Studie Homeoffice zementiert traditionelle Rolle von Mann und Frau

Markus Wanderl

5.3.2019

Im Homeoffice.
Im Homeoffice.
Bild: Keystone

Studien übertreffen sich regelmässig darin, dieses oder jenes Konzept zu entlarven. Doch die neueste Untersuchung zum Thema Homeoffice macht erst recht stutzig. 

Längst gibt es Unternehmen, die ihre Mitarbeiter ausschliesslich von zuhause aus arbeiten lassen. Die Vorteile sind evident: niedrigere Kosten und die Option, überall in der Welt hochqualifizierte Mitarbeiter zu engagieren. Diametral dazu gibt es immer noch zuhauf Firmen, die ihren Angestellten über die Schulter schauen möchten und das Arbeiten in deren eigenen vier Wänden verbieten. Und dann gibt es den berühmt-berüchtigten Mittelweg, den Mix aus Büroarbeit und Homeoffice.

Studien übertreffen sich regelmässig darin, dieses oder jenes Konzept in seiner Sinnhaftigkeit zu entlarven. Nun macht seit heute Morgen eine gewerkschaftsnahe Studie in den deutschen Medien die Runde. Das Wirtschafts- und Sozialwissenschaftliche Institut der Böckler-Stiftung, Düsseldorf, hat für seine Erhebung Daten des sozio-ökonomischen Panels, einer repräsentativen Befragung von rund 30’000 deutschen Bundesbürgern ausgewertet. Und das Resultat dürfte vor allem jenen nicht zupass kommen, die im Homeoffice einen gangbaren Weg sehen, Arbeit und Familie besser unter einen Hut zu bringen.

Uneinigkeit in Sachen Homeoffice

Namentlich wäre das hierzulande die FDP, die die Eltern über längere Zeit von flexiblen Arbeitsstrukturen profitieren lassen möchte. Die hiesigen Parteien haben freilich noch Zeit, sich zurechtzuruckeln: Die Vorlage kommt wohl frühestens im Herbst ins Parlament. In Deutschland hatte der Arbeitsminister Hubertus Heil (SPD) erst am Montag die Forderung erhoben, ein Recht aufs Arbeiten zuhause zu schaffen. Seine Partei stösst dabei allerdings auf entschiedenen Widerstand in der Union und bei den Arbeitgebern.

Hört, hört, werden die Antipoden nun rufen.
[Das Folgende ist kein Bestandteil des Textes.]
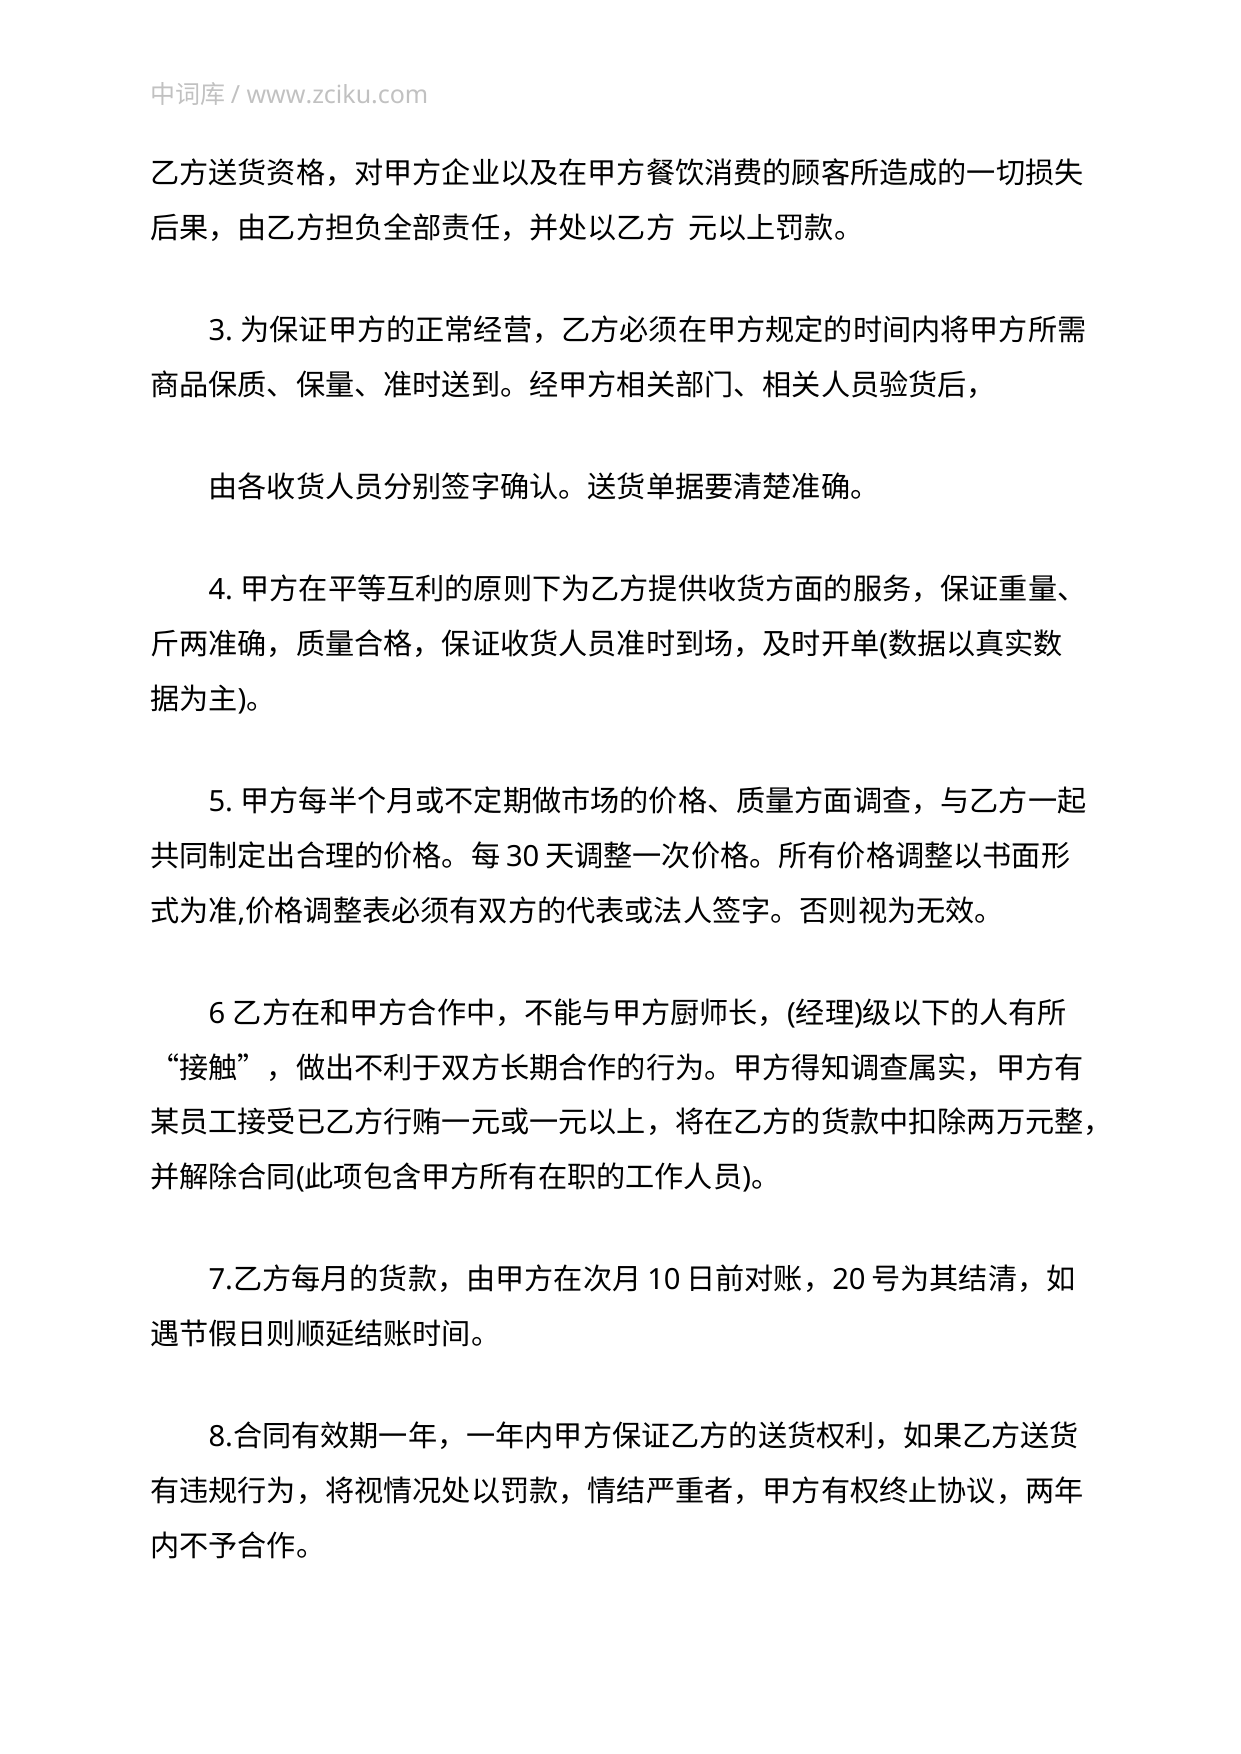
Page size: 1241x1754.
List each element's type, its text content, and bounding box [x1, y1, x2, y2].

text 7.乙方每月的货款，由甲方在次月10日前对账，20号为其结清，如遇节假日则顺延结账时间。 [150, 1256, 1090, 1353]
text 3. 为保证甲方的正常经营，乙方必须在甲方规定的时间内将甲方所需商品保质、保量、准时送到。经甲方相关部门、相关人员验货后， [150, 307, 1090, 404]
text 5. 甲方每半个月或不定期做市场的价格、质量方面调查，与乙方一起共同制定出合理的价格。每30天调整一次价格。所有价格调整以书面形式为准,价格调整表必须有双方的代表或法人签字。否则视为无效。 [150, 777, 1090, 929]
text 由各收货人员分别签字确认。送货单据要清楚准确。 [150, 463, 1090, 506]
text 4. 甲方在平等互利的原则下为乙方提供收货方面的服务，保证重量、斤两准确，质量合格，保证收货人员准时到场，及时开单(数据以真实数据为主)。 [150, 565, 1090, 718]
text 8.合同有效期一年，一年内甲方保证乙方的送货权利，如果乙方送货有违规行为，将视情况处以罚款，情结严重者，甲方有权终止协议，两年内不予合作。 [150, 1413, 1090, 1565]
text 6 乙方在和甲方合作中，不能与甲方厨师长，(经理)级以下的人有所“接触”，做出不利于双方长期合作的行为。甲方得知调查属实，甲方有某员工接受已乙方行贿一元或一元以上，将在乙方的货款中扣除两万元整，并解除合同(此项包含甲方所有在职的工作人员)。 [150, 989, 1090, 1196]
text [150, 150, 1090, 247]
Denn das Resümee der neuesten Böckler-Studie lautet: Mütter und Väter mit flexiblen Arbeitszeiten oder Home-Office arbeiten länger als Eltern mit fester Anwesenheit im Betrieb. Oder präziser: Mütter, die von daheim aus arbeiteten, brächten pro Woche drei Stunden mehr für die Kinderbetreuung auf als Mütter, die im Betrieb arbeiteten. Zugleich machten sie eine zusätzliche Überstunde in der Woche. Väter im Homeoffice kämen pro Woche sogar auf zwei Überstunden mehr als Väter ohne Heimarbeit, und – und das wäre wohl die Crux – sie nähmen sich nicht mehr Zeit für die Kinder.

Sich beweisen, immerzu

Die «Süddeutsche Zeitung» stöhnt deshalb auf, dass flexibles Arbeiten sodann die traditionellen Rollen von Mann und Frau ja geradezu zementierte. Zitiert wird in diesem Kontext die Studienautorin Yvonne Lott, wonach gerade männliche Führungskräfte glaubten, viele Überstunden leisten zu sollen. Und: «Die Mütter machen bei dieser Verteilung mit. Sie halten weiter den Männern den Rücken frei.»

In ein ähnliches Horn bläst Ute Klammer vom Institut Arbeit und Qualifikation (IAQ) an der Universität Duisburg-Essen: «Homeoffice stellt häufig ein Privileg dar, zitiert die «SZ» sie. «Wer das erhält, will etwas zurückgeben. Er will unter Beweis stellen, dass er sein Geld wert ist, und ist immer am Wochenende und im Urlaub erreichbar.»

Für den «Ikea Life at Home Report 2018» wiederum waren im vergangenen Sommer rund 22'000 Menschen in 22 Ländern zum Thema Zuhause befragt worden. 86 Prozent gaben demnach an, die Privatsphäre stehe daheim über allem – Homeoffice wäre dieser wohl nicht zuträglich. Doch was ist nun zu empfehlen? Die nächste Studie. Sie kommt bestimmt.